(DATASET CONTENT)
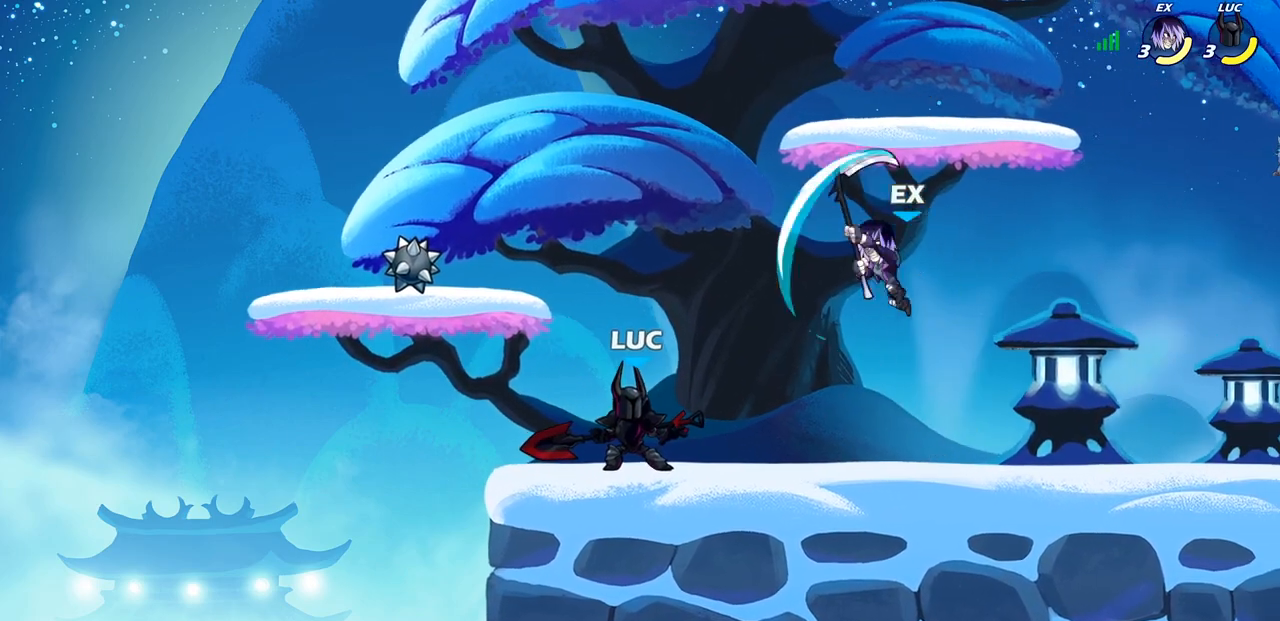
{"buttons": [], "left_stick": "center", "right_stick": "center", "events": [[283, "CROSS", "down"], [317, "CROSS", "up"], [317, "SQUARE", "down"], [350, "CROSS", "down"], [400, "CROSS", "up"], [400, "right_stick", "left"], [433, "SQUARE", "up"], [483, "right_stick", "center"]]}
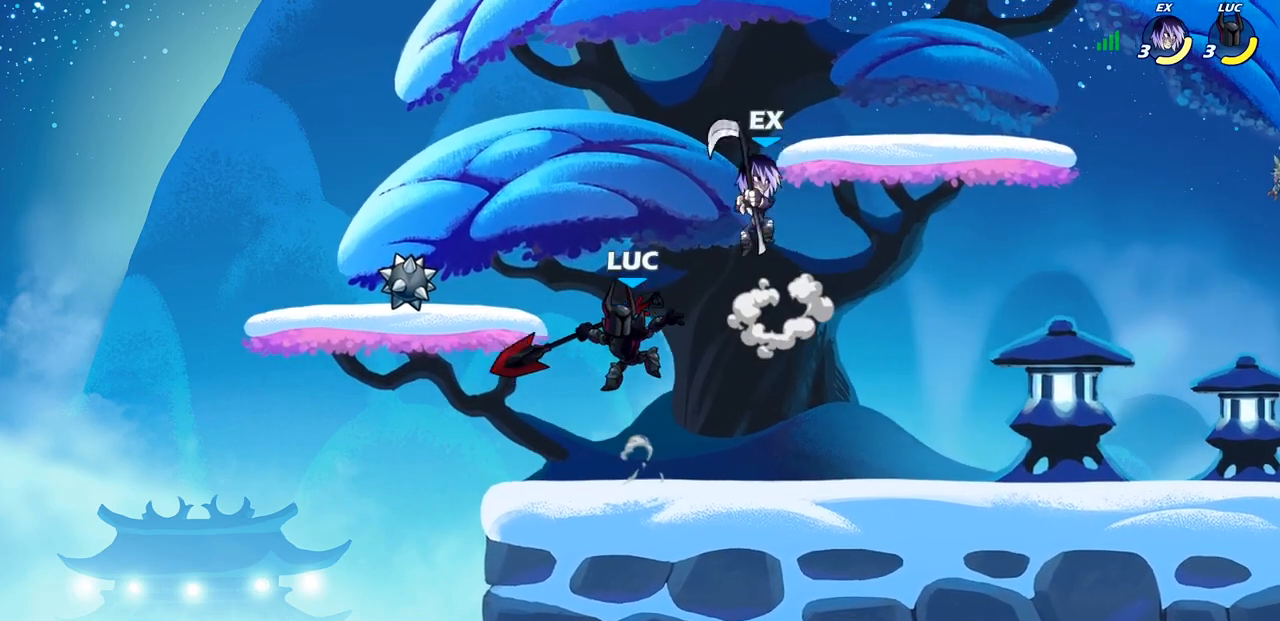
{"buttons": ["CROSS"], "left_stick": "up", "right_stick": "center", "events": [[83, "left_stick", "right"], [483, "CROSS", "down"], [500, "left_stick", "up"]]}
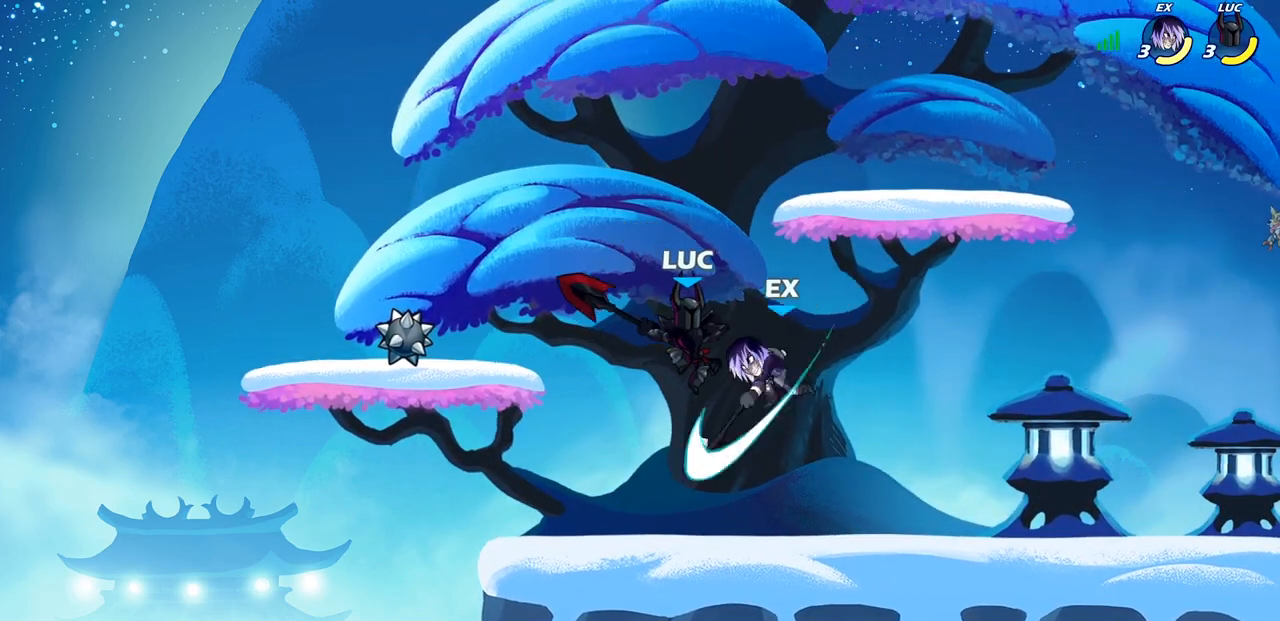
{"buttons": [], "left_stick": "down", "right_stick": "center", "events": [[100, "left_stick", "left"], [150, "CROSS", "up"], [167, "left_stick", "down-left"], [317, "SQUARE", "down"], [417, "SQUARE", "up"], [483, "left_stick", "down"]]}
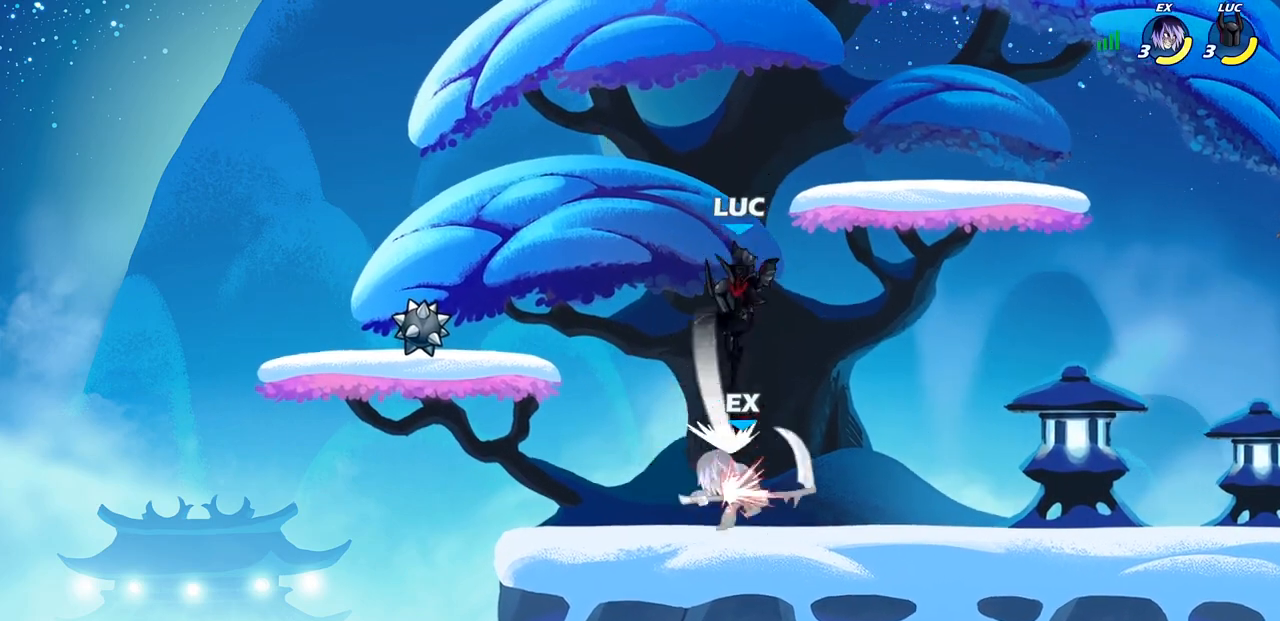
{"buttons": [], "left_stick": "down-left", "right_stick": "center", "events": [[17, "left_stick", "down-left"], [50, "left_stick", "right"], [300, "left_stick", "down"], [400, "SQUARE", "down"], [417, "left_stick", "down-left"], [500, "SQUARE", "up"]]}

(WHAT YOU NEED TO DO) Your answer should consist of each line of the data above in which the word "CROSS" occurs.

(EXERCISE OUTPUT)
{"buttons": [], "left_stick": "center", "right_stick": "center", "events": [[283, "CROSS", "down"], [317, "CROSS", "up"], [317, "SQUARE", "down"], [350, "CROSS", "down"], [400, "CROSS", "up"], [400, "right_stick", "left"], [433, "SQUARE", "up"], [483, "right_stick", "center"]]}
{"buttons": ["CROSS"], "left_stick": "up", "right_stick": "center", "events": [[83, "left_stick", "right"], [483, "CROSS", "down"], [500, "left_stick", "up"]]}
{"buttons": [], "left_stick": "down", "right_stick": "center", "events": [[100, "left_stick", "left"], [150, "CROSS", "up"], [167, "left_stick", "down-left"], [317, "SQUARE", "down"], [417, "SQUARE", "up"], [483, "left_stick", "down"]]}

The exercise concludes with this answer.